───── Supplied passage ─────
The first account of the concentration camps that I can remember reading was an essay by Hannah Arendt in the July 1948 number of Partisan Review when I was a sophomore in college. What I now mainly recall about my first reading of this essay, “The Concentration Camps,” is that I was greatly put off by it. Expecting, somewhat fearfully, to be given a gruesome account of life (and death) in the camps, what I encountered instead was a succession of apodictic abstractions and pronouncements that seemed, to my undergraduate mind, unduly eager to place the whole subject beyond the reader’s ability to comprehend it. Innocent as I then was about the details of the camps, this approach nonetheless struck me as an odd way to deal with a human catastrophe on an epic scale.
Rereading that essay today, more than half a century later, I can easily see what had put me off. This is a representative passage:
The horror of the concentration and extermination camps can never be fully embraced by the imagination for the very reason that it stands outside of life and death. The inmates are more effectively cut off from the world of the living than if they were dead, because terror compels oblivion among those who know or love them… . The fear of the absolute Evil which permits of no escape knows that this is the end of dialectical evolutions and developments. It knows that modern politics revolves around a question which, strictly speaking, should never enter into politics, the question of all or nothing: of all, that is, a human society rich with infinite possibilities; or exactly nothing, that is, the end of mankind.
───── Data provided ─────
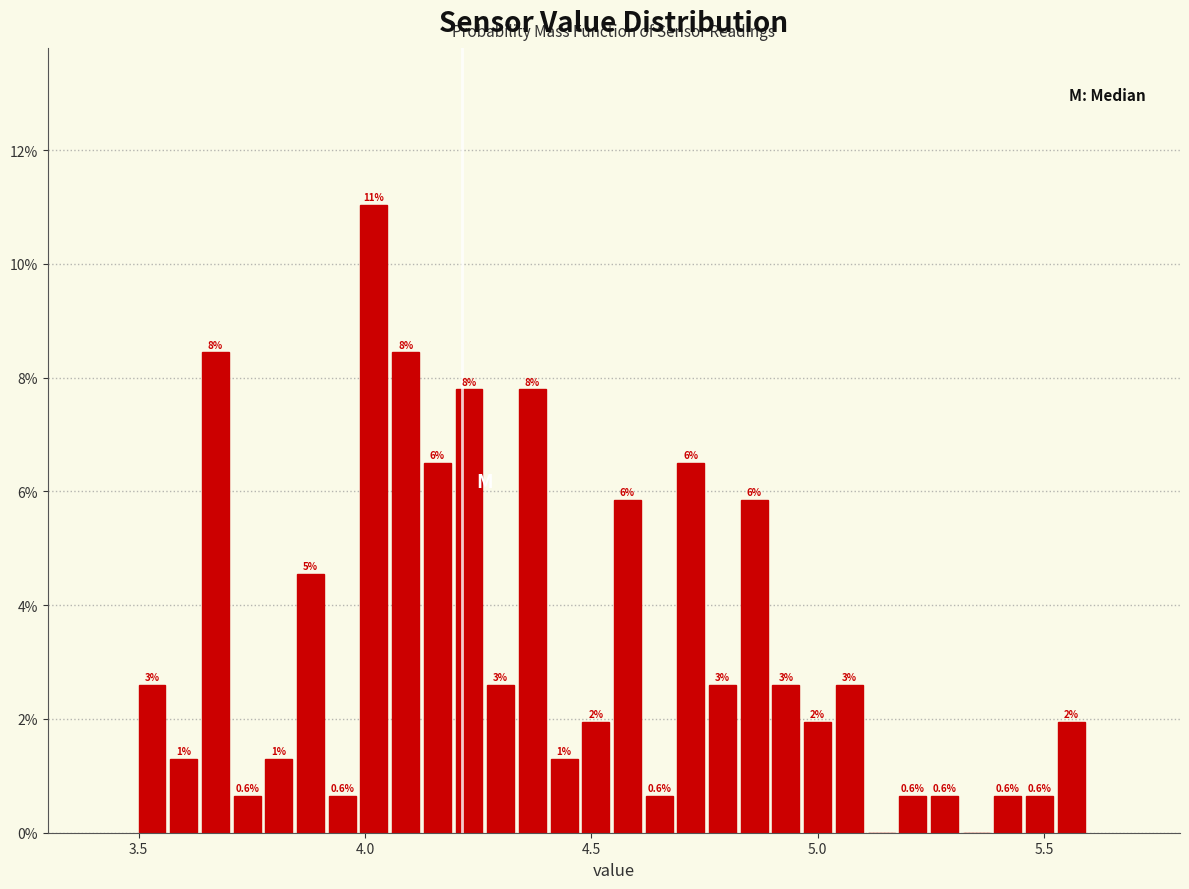

Around what value on the x-axis is the tallest bar? Give the approximate position of its centre, as read against the axis.

4.00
─────
**Directions:**
a) According to the quoted part of the passage about Arendt's camp essay, why are the camp inmates more cut off from the world of the living than if they were dead?
b) List every pair of words joined by "and" in the quoted Arendt paragraph of the passage about Arendt's camp essay.
c) Write out the passage about Arendt's camp essay between "The first account" and "an epic scale.", inclusive.

**Solved tasks:**
a) They are more cut off because terror compels oblivion among those who know or love them.

b)
- concentration and extermination (camps)
- life and death
- (dialectical) evolutions and developments

c)
The first account of the concentration camps that I can remember reading was an essay by Hannah Arendt in the July 1948 number of Partisan Review when I was a sophomore in college. What I now mainly recall about my first reading of this essay, “The Concentration Camps,” is that I was greatly put off by it. Expecting, somewhat fearfully, to be given a gruesome account of life (and death) in the camps, what I encountered instead was a succession of apodictic abstractions and pronouncements that seemed, to my undergraduate mind, unduly eager to place the whole subject beyond the reader’s ability to comprehend it. Innocent as I then was about the details of the camps, this approach nonetheless struck me as an odd way to deal with a human catastrophe on an epic scale.